Specifying Mistakes to Avoid
- Not taking into account the space constraints for this equipment. It may be best to purchase a unit that is larger for increased efficiency, flexibility and capacity at peak periods and for future expansion of the operation.
- Not considering the working space around the machine. A large, fast machine will be inefficient if the staff cannot load or unload it fast enough to make use of its capacity. Space needs to be allocated to drop off soiled items, scrape and load them, and for unloading clean ware.
- Neglecting to confirm the durability of items the unit will wash. If a warewasher does not provide a gentle cycle, it will add significant premature wear to the items being washed, or shorten service life, making it costly to operate in the long run.
New & Notable Features
- Most recent dishwasher innovations are associated with a reduction of rinse water and energy consumption. This includes dual rinse zones for improved results and reduced water consumption; heat recovery systems that reclaim the waste heat generated by the machine as a source of energy to preheat the incoming final rinse water, reducing energy consumption and machine emissions; and systems that actively reduce soil contamination in the wash water.

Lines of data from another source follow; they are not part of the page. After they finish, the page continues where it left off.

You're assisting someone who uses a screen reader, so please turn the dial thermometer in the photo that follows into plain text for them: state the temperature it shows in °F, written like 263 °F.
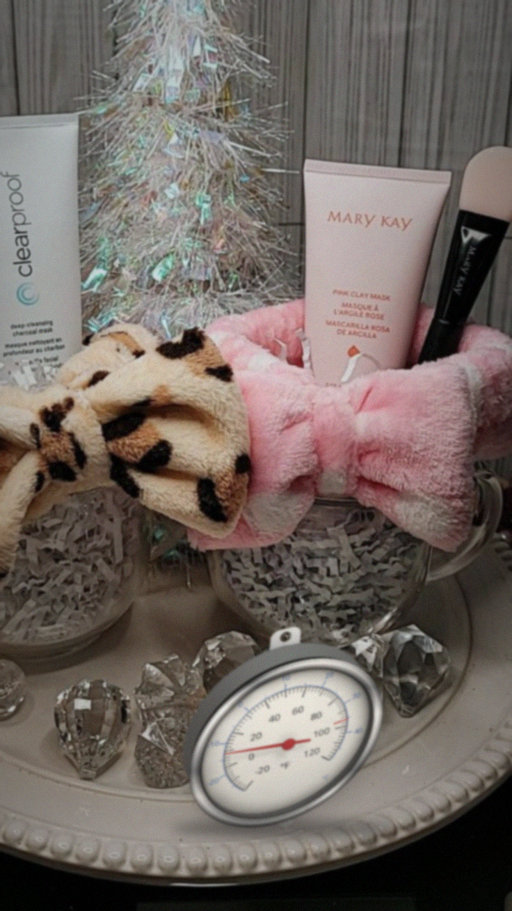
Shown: 10 °F
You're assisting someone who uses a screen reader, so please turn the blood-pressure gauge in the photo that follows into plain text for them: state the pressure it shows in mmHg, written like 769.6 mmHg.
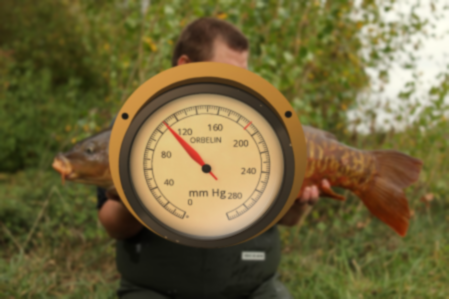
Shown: 110 mmHg
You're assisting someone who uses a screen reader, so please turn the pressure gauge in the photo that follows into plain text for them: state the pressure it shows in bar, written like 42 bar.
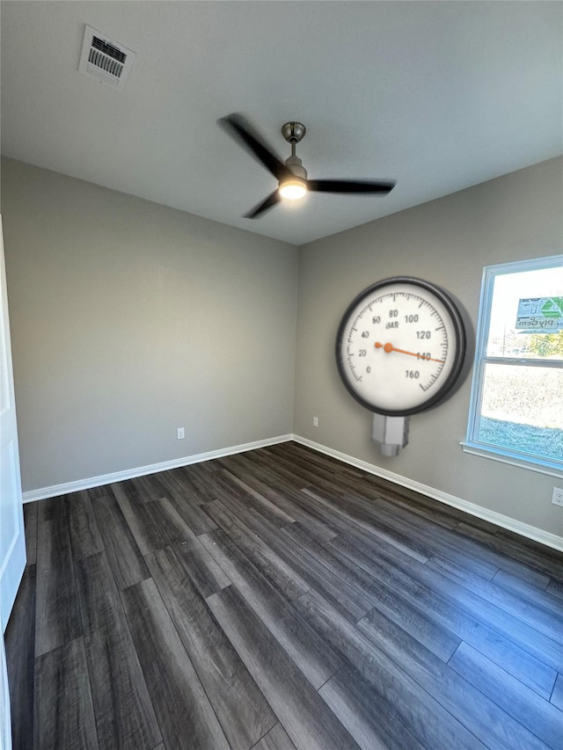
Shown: 140 bar
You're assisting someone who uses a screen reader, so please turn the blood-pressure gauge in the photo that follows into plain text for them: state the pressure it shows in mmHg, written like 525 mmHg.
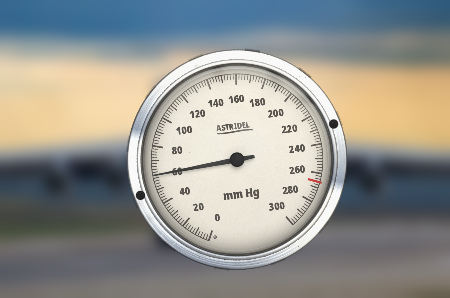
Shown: 60 mmHg
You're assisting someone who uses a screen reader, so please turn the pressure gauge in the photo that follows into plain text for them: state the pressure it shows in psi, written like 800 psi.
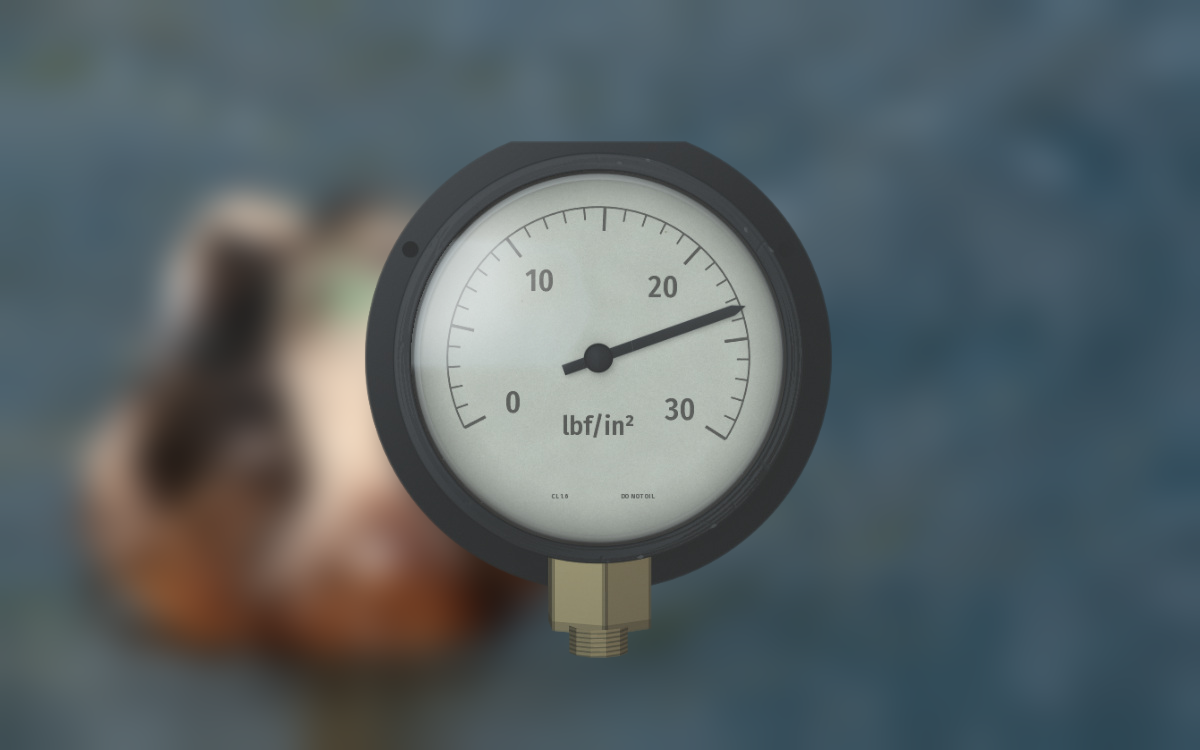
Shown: 23.5 psi
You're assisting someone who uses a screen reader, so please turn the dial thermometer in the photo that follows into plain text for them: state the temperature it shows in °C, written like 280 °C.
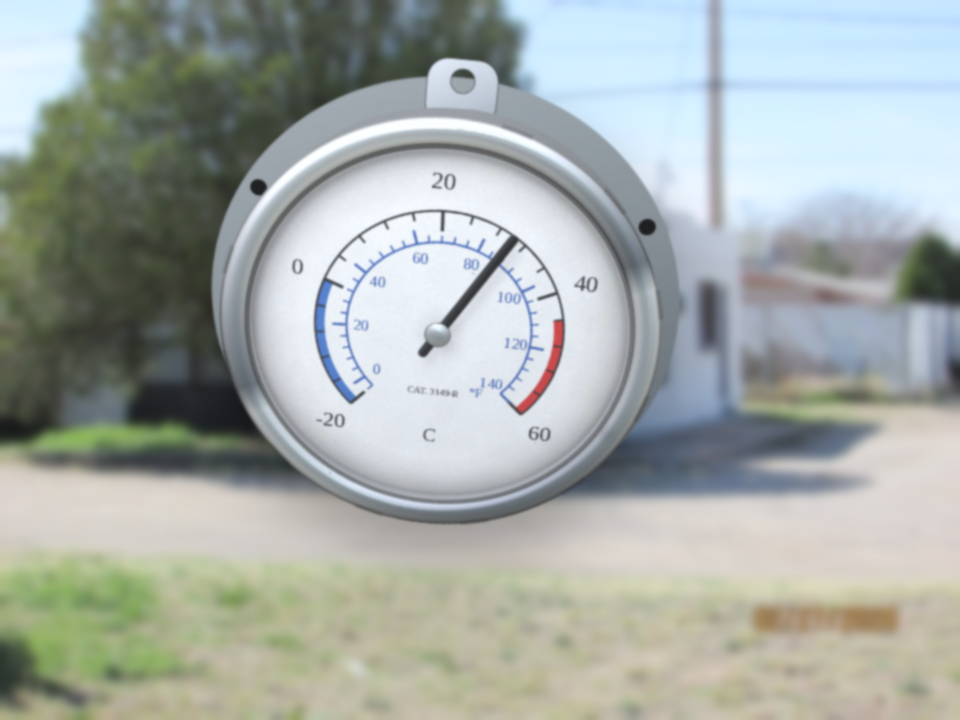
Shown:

- An airflow management system can dramatically reduce both the exhaust volume and its moisture content, reducing or eliminating the need for an external ventilation system (subject to local code requirements).
- Improved washing dynamics through computational fluid modeling and increased wash pressure provide a 33 percent reduction in water, energy and chemical consumption.
- Increasingly, high-tech features are being built into warewashers. For example, handheld computer interfaces can communicate with and control single or multiple warewashers. These interfaces can perform functions such as start-up, timed cycle selection and machine shutdown. Digital displays verify the machine status and temperature, and can be programmed to notify users about low temperatures, dirty water and excessive lime buildup.
- Since health codes typically require dishes coming out of a warewasher to reach and maintain a specified surface temperature, manufacturers offer sensors that can extend a wash cycle to ensure such temperature is attained.
- A relatively new technology is ventless warewashers, which can negate the need for exhaust hoods.
When to Replace
- Increased service calls and high repair costs: When a unit requires an increasing number of service calls or multiple component replacements, it may be nearing the end of its service life.
- Signs of wear and tear: Tank leaks may signify that the welds are giving out. Also, problems can be caused by water leaking from the boosters.
- Loss of controls: If the warewasher's controls are not operating properly or pump pressure is lost, replacement is most likely appropriate.
- Inconsistent results: The results of the unit are a key indicator that the warewasher is not operating at 100 percent.
- Older models: Operators may want to replace older warewashers that are utilizing excessive amounts of energy and/or water with a more efficient unit.
- Clean dish machines after every shift, since flushing out the water removes accumulated soil from the machine, improving washing performance.
- Regularly wash and clean scrap screens or filters.
- Depending on usage and water quality, wash and rinse arms should be cleaned weekly or as required.
- Heat recovery systems capture heat coming out of the warewasher and redirect it out of the space and/or repurpose it as a heat source for the unit.
- To conserve energy, many current conveyor-type machines only operate the wash pumps and final rinse when ware is actually in the appropriate zone of the machine.